Los enemigos del hombre son cuatro: el mundo, el demonio, la carne y
el ruido. El Tribunal Supremo acaba de refrendar una sentencia de la
Audiencia Provincial de Huesca de 2011 que condenaba a José Luis
Fariñas, uno de los tres propietarios de la sala o pub Central Brunito
por un delito ambiental y de lesiones. Central Brunito, sito en la
localidad oscense de Fraga, armado y peligroso con música tonante,
atormentaba de forma inmisericorde a los vecinos del inmueble, Jaime
Serra y su esposa. Día tras día, los querellantes sufrieron los efectos
estupefacientes de las melopeas del pub. Empezaron a sufrir trastornos
psicológicos como fatiga crónica, déficit de sueño, estrés y un deseo
irreprimible de derruir el tabernáculo del ruido. El pub se cerró en
2008, pero el matrimonio Collet todavía necesita medicación para dormir.
Una vez que han ganado el caso, y con el chiringuito musical cerrado,
los demandantes se apuntan a la generosidad y defienden un hipotético
indulto parcial al único condenado (uno de los otros dos socios es el
exalcalde de Fraga), para que la pena de cárcel se reduzca desde los
cuatro años hasta los 18 meses.
La sentencia, como otras anteriores en Sevilla y Granada, indica que
los tribunales se toman en serio el daño personal y colectivo que
produce el ruido. Como España es uno de los países más estruendosos del
planeta, donde se argumenta gritando, se circula en moto petardeando o
en coche con altavoces sonando bacalao a pleno volumen y se celebran los
triunfos futbolísticos con berridos colectivos estentóreos, la
sentencia del Supremo promete un cambio social de cierta magnitud.
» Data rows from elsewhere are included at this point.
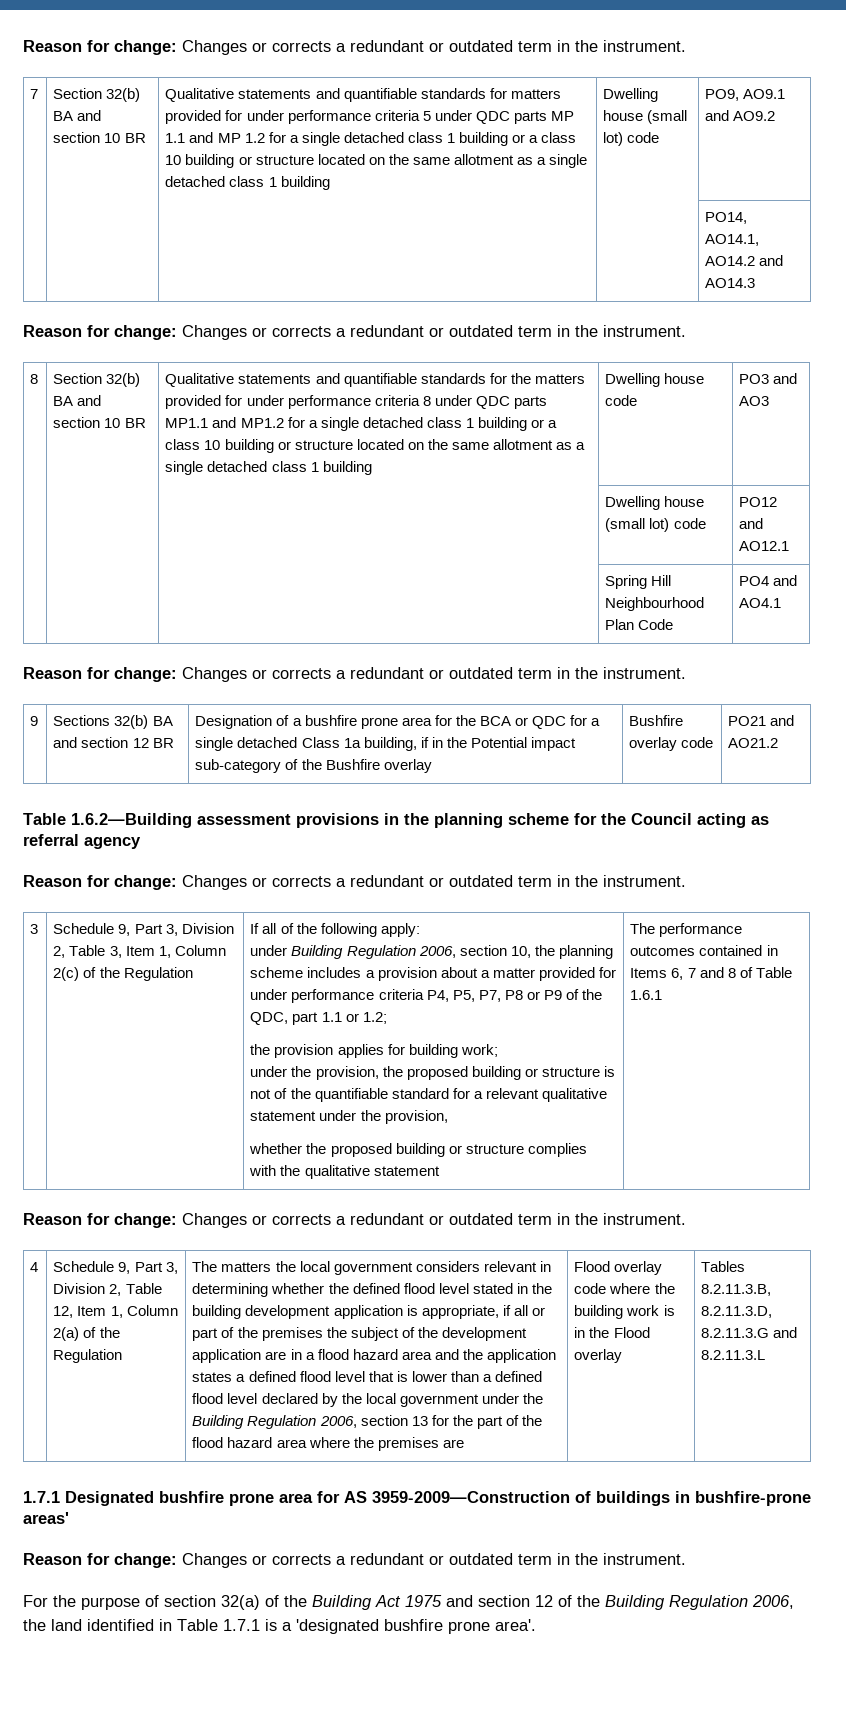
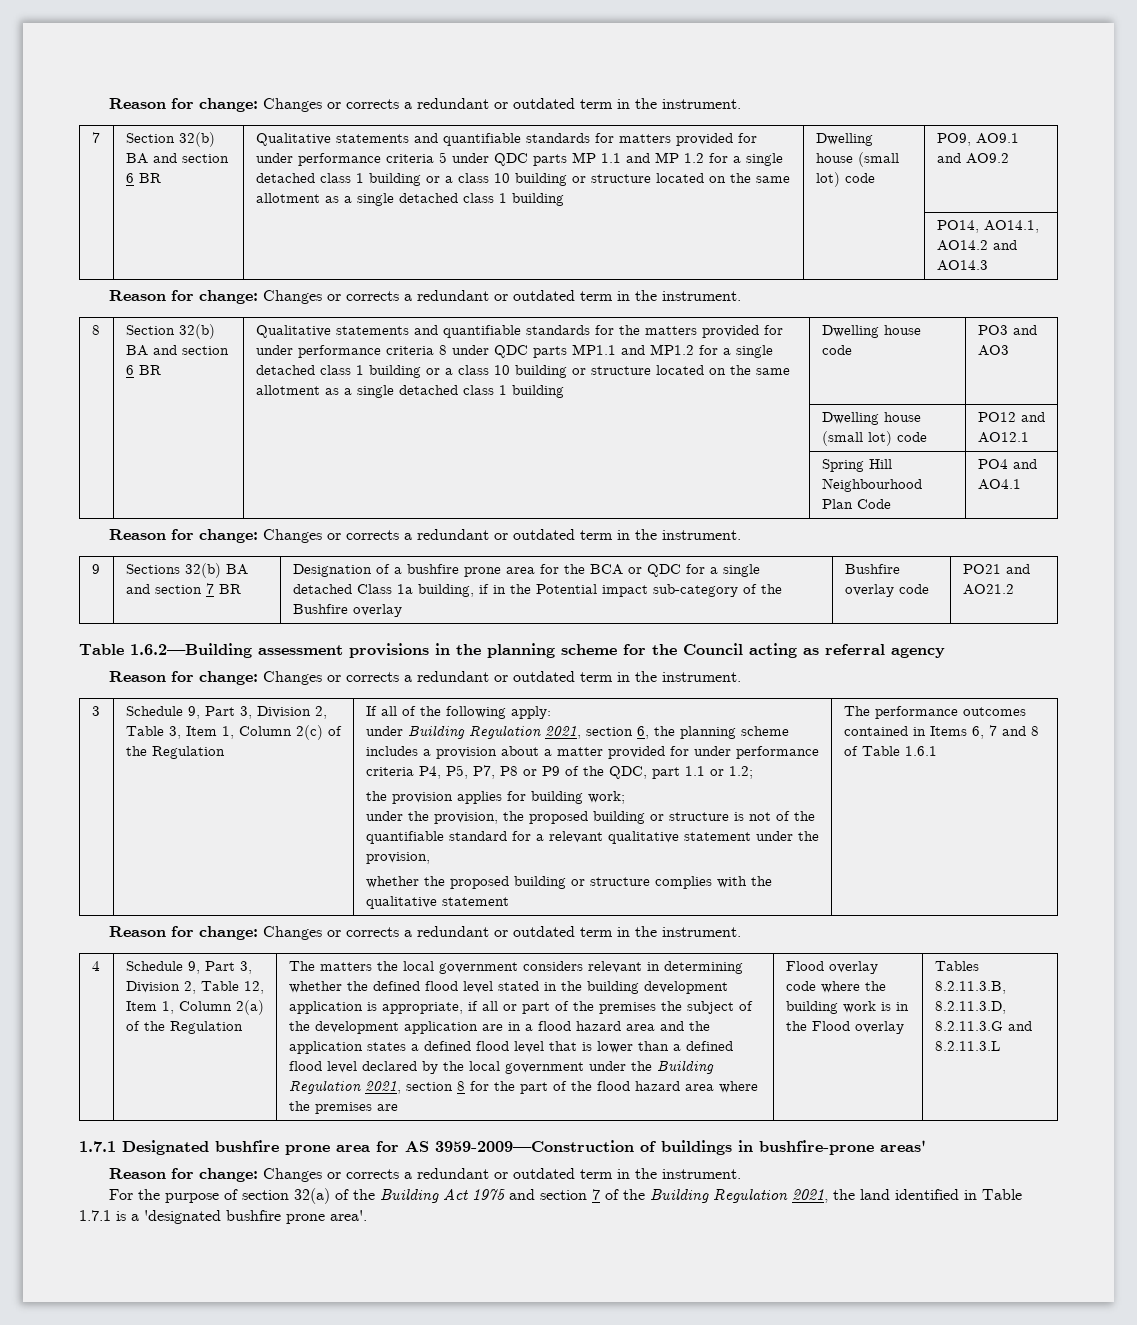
[104,133,121,143] 10 -> [125,173,134,183] 6
[104,418,121,428] 10 -> [125,365,134,375] 6
[132,738,149,748] 12 -> [205,583,214,594] 7
[418,945,531,958] 2006, section 10, -> [544,726,649,739] 2021, section 6,
[319,1415,428,1428] 2006, section 13 -> [364,1081,465,1094] 2021, section 8
[535,1595,553,1607] 12 -> [591,1189,600,1200] 7
[752,1595,794,1609] 2006, -> [791,1189,828,1203] 2021,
No obstante, el giro no está garantizado. Para prolongarlo y
convertir el silencio o la conversación discreta en costumbre nacional,
la autoridad en cada caso debería velar por bajar los decibelios en las
tertulias de intelectuales tronados, poner en su justa cadencia las
obras municipales de forma que no se acumulen los martillos neumáticos
en una misma calle a la misma hora y multar con dos años de servicios
sociales a todo vehículo que circule a 30 por hora con las ventanillas
bajas y los altavoces a máxima potencia. Y de paso, que se sancione la
contaminación acústica y retórica de las campañas electorales.